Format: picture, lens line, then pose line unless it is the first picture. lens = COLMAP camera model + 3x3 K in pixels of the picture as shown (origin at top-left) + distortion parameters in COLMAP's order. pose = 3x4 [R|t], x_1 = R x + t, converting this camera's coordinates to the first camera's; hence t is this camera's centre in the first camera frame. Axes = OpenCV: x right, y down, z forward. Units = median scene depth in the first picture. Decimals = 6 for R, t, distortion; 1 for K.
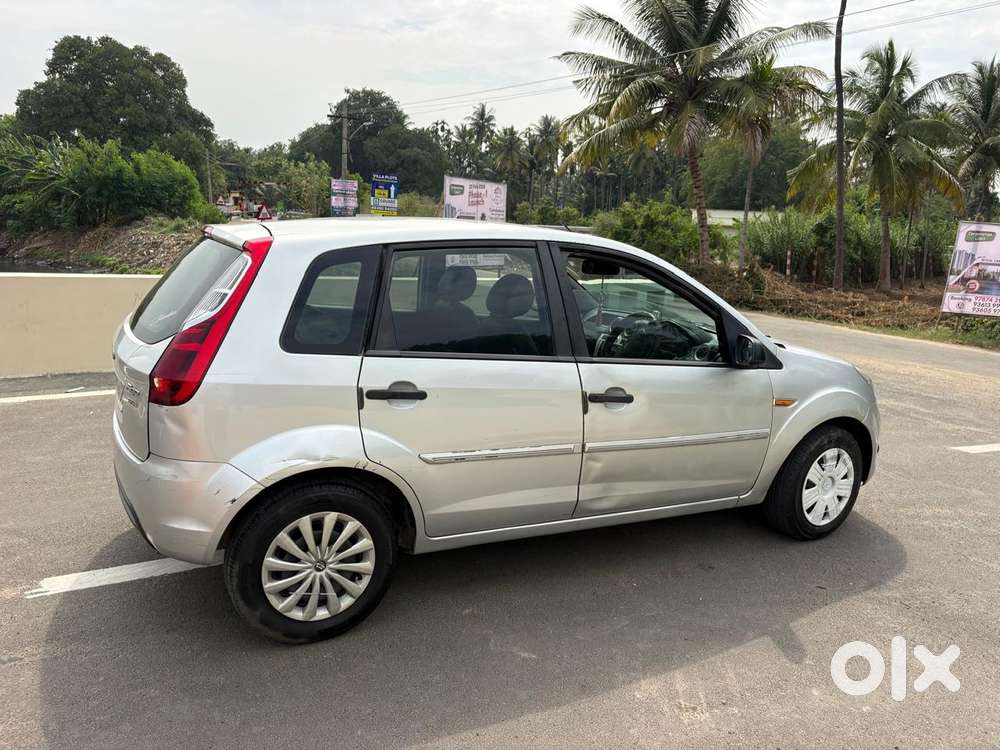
lens RADIAL K [[770.9, 0, 505.9], [0, 770.9, 341.5], [0, 0, 1]] dist [0.042648, -0.057747]
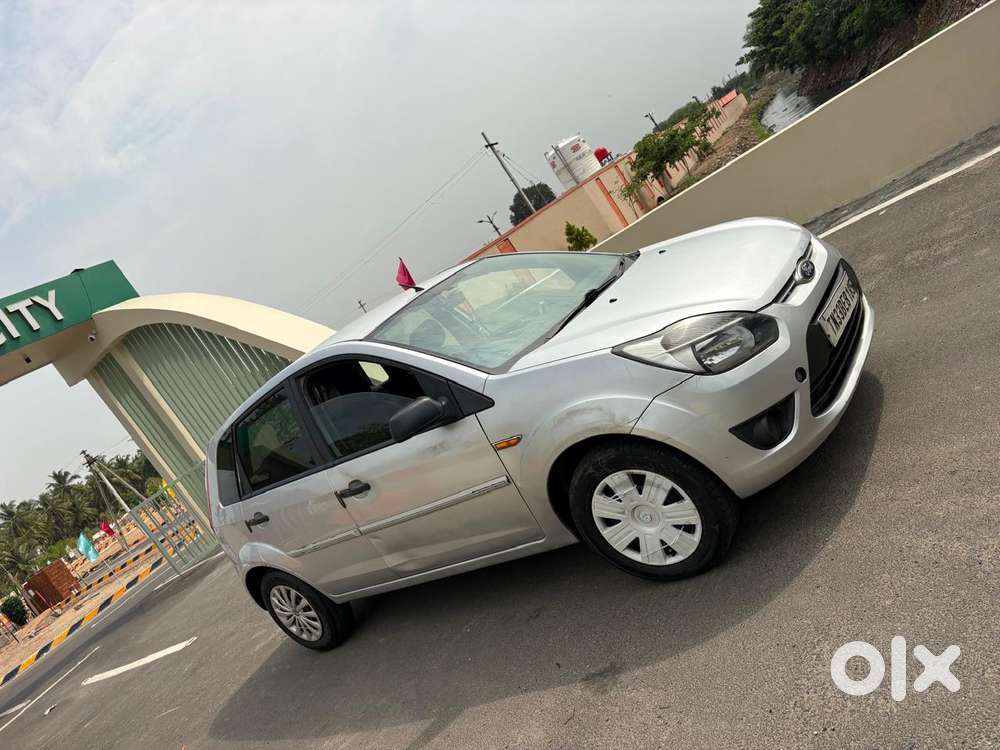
lens RADIAL K [[770.9, 0, 505.9], [0, 770.9, 341.5], [0, 0, 1]] dist [0.042648, -0.057747]
pose [[0.329823, -0.180053, -0.926713, 0.500734], [0.441236, 0.897225, -0.017285, -0.002792], [0.834582, -0.403198, 0.375371, 0.317936]]
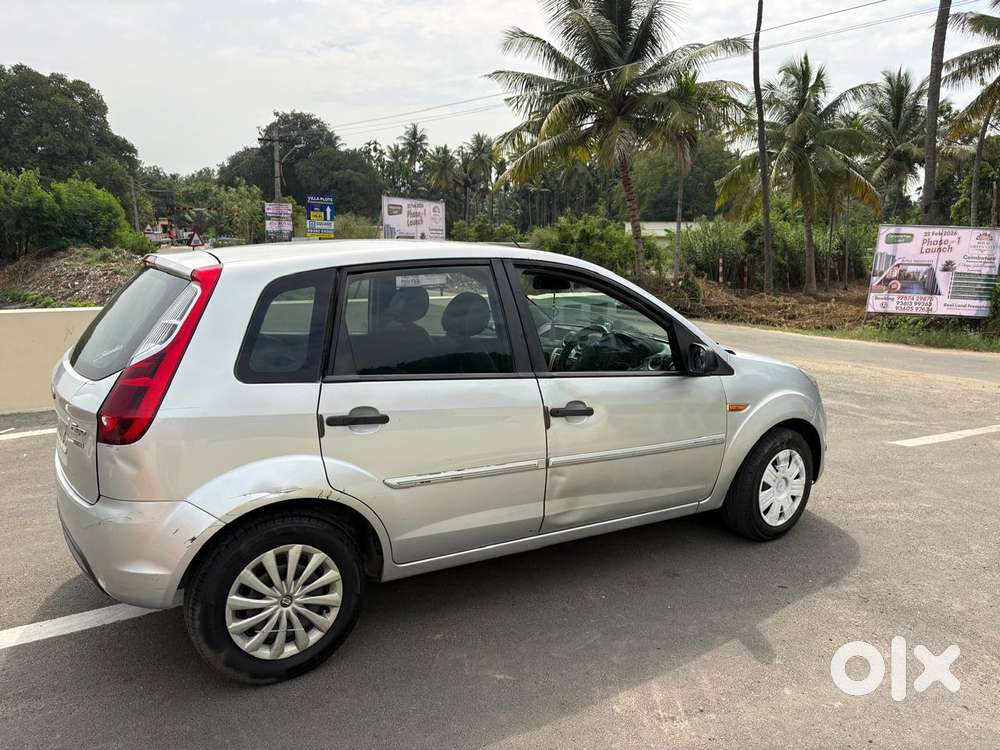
lens RADIAL K [[768.3, 0, 506.1], [0, 768.3, 342.9], [0, 0, 1]] dist [0.043961, -0.055815]
pose [[0.996055, -0.044805, 0.076597, -0.008175], [0.046289, 0.998771, -0.017706, -0.001027], [-0.075709, 0.021182, 0.996905, 0.002695]]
== == ==
■ **Exercise brief**: Leaving out the pictures, repeat the data above exactly.

■ **Written solution**:
Format: picture, lens line, then pose line unless it is the first picture. lens = COLMAP camera model + 3x3 K in pixels of the picture as shown (origin at top-left) + distortion parameters in COLMAP's order. pose = 3x4 [R|t], x_1 = R x + t, converting this camera's coordinates to the first camera's; hence t is this camera's centre in the first camera frame. Axes = OpenCV: x right, y down, z forward. Units = median scene depth in the first picture. Decimals = 6 for R, t, distortion; 1 for K.
lens RADIAL K [[770.9, 0, 505.9], [0, 770.9, 341.5], [0, 0, 1]] dist [0.042648, -0.057747]
lens RADIAL K [[770.9, 0, 505.9], [0, 770.9, 341.5], [0, 0, 1]] dist [0.042648, -0.057747]
pose [[0.329823, -0.180053, -0.926713, 0.500734], [0.441236, 0.897225, -0.017285, -0.002792], [0.834582, -0.403198, 0.375371, 0.317936]]
lens RADIAL K [[768.3, 0, 506.1], [0, 768.3, 342.9], [0, 0, 1]] dist [0.043961, -0.055815]
pose [[0.996055, -0.044805, 0.076597, -0.008175], [0.046289, 0.998771, -0.017706, -0.001027], [-0.075709, 0.021182, 0.996905, 0.002695]]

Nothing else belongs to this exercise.